The space is a time machine that will take you back to days you hardly remember and juvenile feelings that you forgot existed (remember feelings?). An eclectic array of children’s toys, many of which you’ll recall fondly, is on display. And although ‘display’ is ostensibly the right word, many of the items in the space are not just meant to be looked at, but to be picked up and played with, enjoyed in precisely the way they were originally intended. There’s no ironic element intended; this exhibition is to be enjoyed simply and sincerely. There is a cardboard box tunnel/fort, but not just any; the epic kind that your six-year-old self would have dreamed of building. There’s a ball pit, and a gigantic crayon doodle on the floor. Slightly disjointed with the rest of the display, but nonetheless effective, is a collection of hanging guns, crafted from plastic bottles and other domestic items. Their silhouettes are cast on the wall opposite, creating an interesting illusion. Smattering the walls is a selection of tasteful, and sometimes thought-provoking, imagery contributed by PhotoSoc.
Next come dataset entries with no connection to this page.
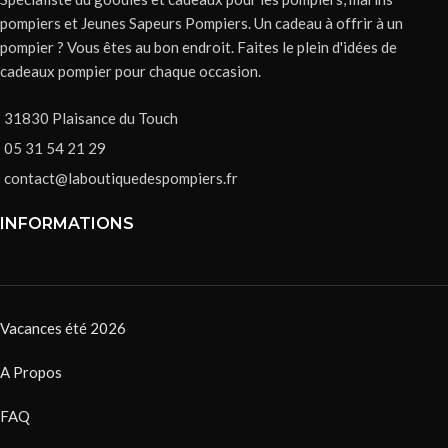
pompiers et Jeunes Sapeurs Pompiers. Un cadeau à offrir à un
pompier ? Vous êtes au bon endroit. Faites le plein d'idées de
cadeaux pompier pour chaque occasion.
31830 Plaisance du Touch
05 31 54 21 29
contact@laboutiquedespompiers.fr
INFORMATIONS
Vacances été 2026
A Propos
FAQ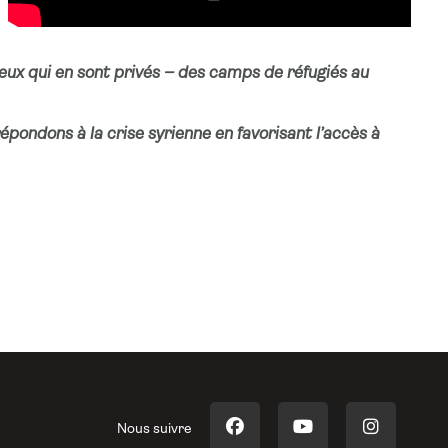
ceux qui en sont privés – des camps de réfugiés au
épondons à la crise syrienne en favorisant l’accès à
Nous suivre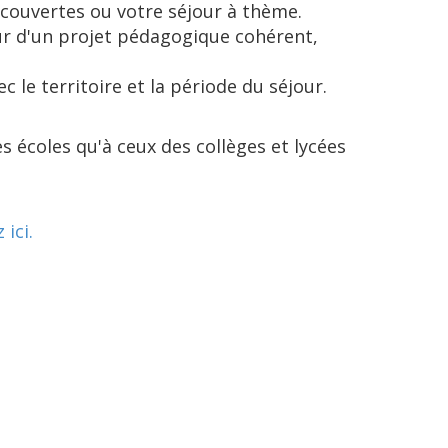
écouvertes ou votre séjour à thème.
r d'un projet pédagogique cohérent,
c le territoire et la période du séjour.
s écoles qu'à ceux des collèges et lycées
 ici.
I heard one guy announce that he didn’t ‘get it’, which highlighted for me the fact that this is not the form of art you will find in the Tate or Tate Modern, for example: unlike other exhibitions, that try their hardest to appear proper and fit expectations, this one isn’t trying to imitate the archetypal Art Gallery. This is its greatest strength. It’s not about standing for ten minutes, reverent and solemn, while you try and unravel some impenetrable monstrosity made by an artist who cares more about being avant-garde than making something you’ll be able to appreciate. In fact, reverent and solemn are two words that have nothing to do with this exhibition. The joy that it contains is immediately apparent, and there is no need to think too hard about what any deeper, darker meaning could be.
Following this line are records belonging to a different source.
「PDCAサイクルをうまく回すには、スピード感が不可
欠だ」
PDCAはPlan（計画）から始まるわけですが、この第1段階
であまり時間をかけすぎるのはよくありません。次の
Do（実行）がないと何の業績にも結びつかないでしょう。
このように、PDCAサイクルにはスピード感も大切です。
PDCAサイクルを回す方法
More interesting than the exhibition in and of itself was how it came alive on the opening night: wine and snacks were laid out, which for a typical Blyth exhibition is intended to provide a sense of sophistication and decorum. But the exciting atmosphere of the room swiftly did away with formality, and within minutes shoes came off and people could be seen crawling like toddlers as they disappeared and emerged at various points in the tunnel. People sat on the floor, playing with Lego and assembling marble-runs, and dived into hauntingly epic novels such as ‘Elmer the Elephant’. The assigned floor space was doodled upon with great velocity and abandon. There was face painting. No one appeared to embody the spirit of the exhibition as much as LeoSoc committee member Jack Campbell, who, wearing an animal onesie, juice box in one hand, crayon in the other – but somehow with dignity – strolled around the place, just enjoying the whole thing.
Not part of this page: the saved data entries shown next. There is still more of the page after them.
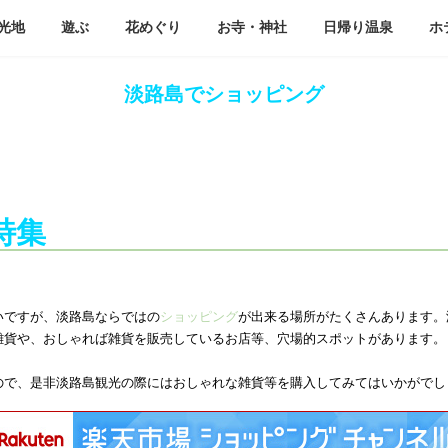
光地
遊ぶ
花めぐり
お寺・神社
日帰り温泉
ホ
淡路島でショッピング
特集
いですが、淡路島ならではの
ショッピング
が出来る場所がたくさんあります。
雑貨や、おしゃれば雑貨を販売しているお店等、穴場的スポットがあります。
ので、是非淡路島観光の際にはおしゃれな雑貨等を購入してみてはいかがでし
The evening was punctuated with bursting balloons which, like at a childhood birthday party, are an unavoidable side-effect, one that strangely brought the whole room together for a moment in shocked gasps, while we figured out that none of us had in fact died. It only reinforced the best qualities of this unique exhibition: inclusivity, authenticity, and fun. Those qualities LeoSoc Dev Sec Sophie Inman imbued so effortlessly into this defiantly cheerful installation, behind which she was the creative and organisational driving force.
The ‘Confused Nursery’ runs until 23rd February, free of charge, and is in the Blyth Gallery, level 5 Sherfield building.